A formal arrest need not always chronologically precede the search in order for the search to be valid. Where there is probable cause to arrest, a search before an arrest is reasonable under the fourth amendment as long as the arrest and search and seizure are substantially contemporaneous, and are integral parts of the same incident. Rawlings v. Kentucky, 448 U.S. 98, 111, 100 S. Ct. 2556, 65 L. Ed. 2d 633 (1980); State v. Federici, 179 Conn. 46, 54-55, 425 A.2d 916 (1979). In this case, the search of the defendant’s purse was close in time and place to when the police initially obtained probable cause to arrest her for a violation of General Statutes § 21a-279 (c). The two events were integral parts of the same incident. State v. Holder, supra, 188-89. It is also of no moment that the defendant was neither charged with nor convicted of illegal possession of a controlled substance in violation of General Statutes § 21a-279 (c). A defendant need not be subsequently charged with or convicted of the offense that gave the police probable cause to- arrest. See United States v. Robinson, 414 U.S. 218, 235, 94 S. Ct. 467, 38 L. Ed. 2d 427 (1973) (defendant convicted of narcotics offense arising from a search incident to arrest for driving under revoked license); State v. Copeland, supra (defendant convicted of arson arising from a search incident to arrest for disorderly conduct and breach of the peace).

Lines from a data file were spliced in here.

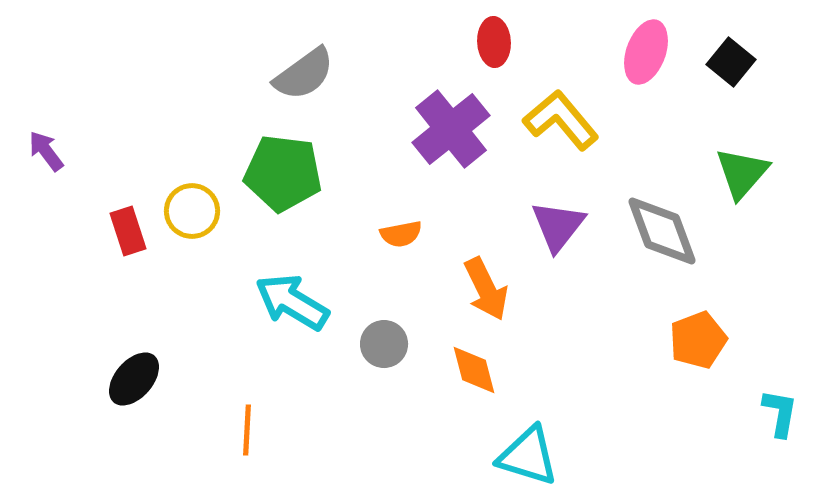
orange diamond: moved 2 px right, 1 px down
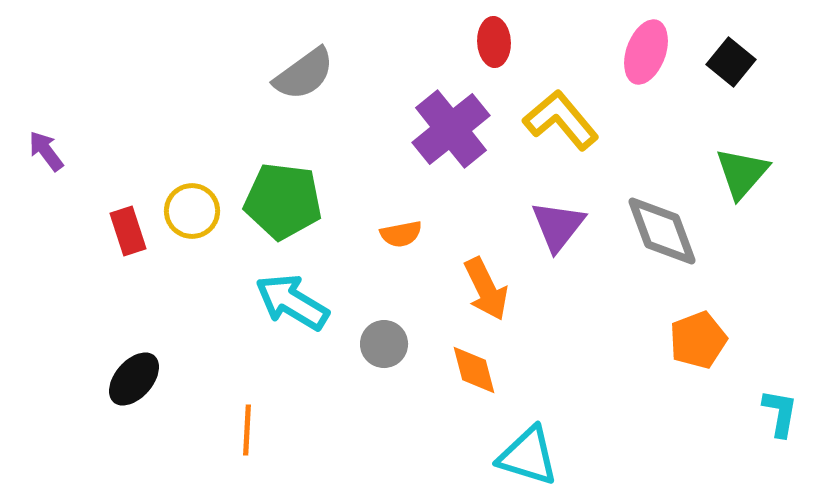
green pentagon: moved 28 px down
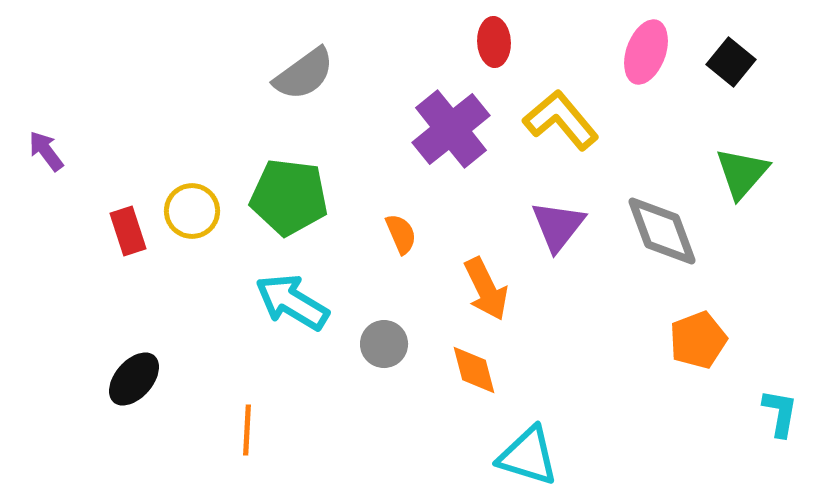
green pentagon: moved 6 px right, 4 px up
orange semicircle: rotated 102 degrees counterclockwise
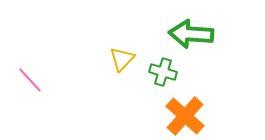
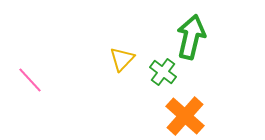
green arrow: moved 3 px down; rotated 99 degrees clockwise
green cross: rotated 20 degrees clockwise
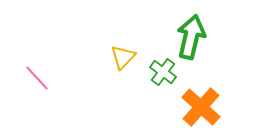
yellow triangle: moved 1 px right, 2 px up
pink line: moved 7 px right, 2 px up
orange cross: moved 16 px right, 9 px up
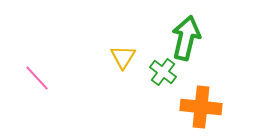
green arrow: moved 5 px left, 1 px down
yellow triangle: rotated 12 degrees counterclockwise
orange cross: rotated 36 degrees counterclockwise
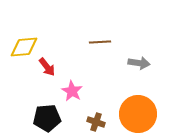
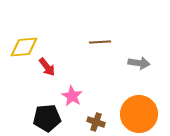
pink star: moved 5 px down
orange circle: moved 1 px right
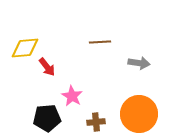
yellow diamond: moved 1 px right, 1 px down
brown cross: rotated 24 degrees counterclockwise
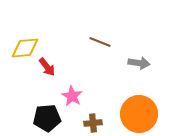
brown line: rotated 25 degrees clockwise
brown cross: moved 3 px left, 1 px down
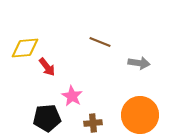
orange circle: moved 1 px right, 1 px down
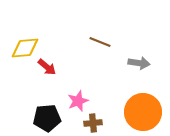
red arrow: rotated 12 degrees counterclockwise
pink star: moved 6 px right, 5 px down; rotated 20 degrees clockwise
orange circle: moved 3 px right, 3 px up
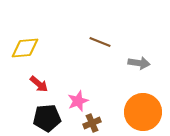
red arrow: moved 8 px left, 17 px down
brown cross: moved 1 px left; rotated 18 degrees counterclockwise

The defendant also claims that her statement should have been suppressed because it was the fruit of an illegal search. See Wong Sun v. United States, 371 U.S. 471, 484-87, 83 S. Ct. 407, 9 L. Ed. 2d 441 (1963). Since the search in question was lawful, there is no basis for this claim.
There is no error.
In this opinion the other judges concurred.
The defendant does not contest the admissibility of the evidence seized pursuant to the warrant.
General Statutes § 21a-279 (c) provides in pertinent part: “Any person who possesses or has under his control any quantity of any controlled substance other than a narcotic substance . . . except as authorized in this chapter, may be fined not more than one thousand dollars, or be imprisoned . A controlled substance, as defined in General Statutes § 21a-240 (9), is “a drug, substance, or immediate precursor in schedules I to V, inclusive, of the Connecticut controlled substance scheduling regulations . . . .” Valium, or diazepam, is one of the drugs listed in schedule IV of the regulations as “having a potential for abuse associated with a depressant effect on the central nervous system.” Regs., Conn. State Agencies § 21a-243-10 (a) (14).
Our conclusion that the search was valid as incident to the defendant’s lawful arrest renders it unnecessary to consider the state’s argument that the search of the defendant’s purse was within the authorization granted by the search warrant because probable cause existed that the objects named in the warrant were on her person.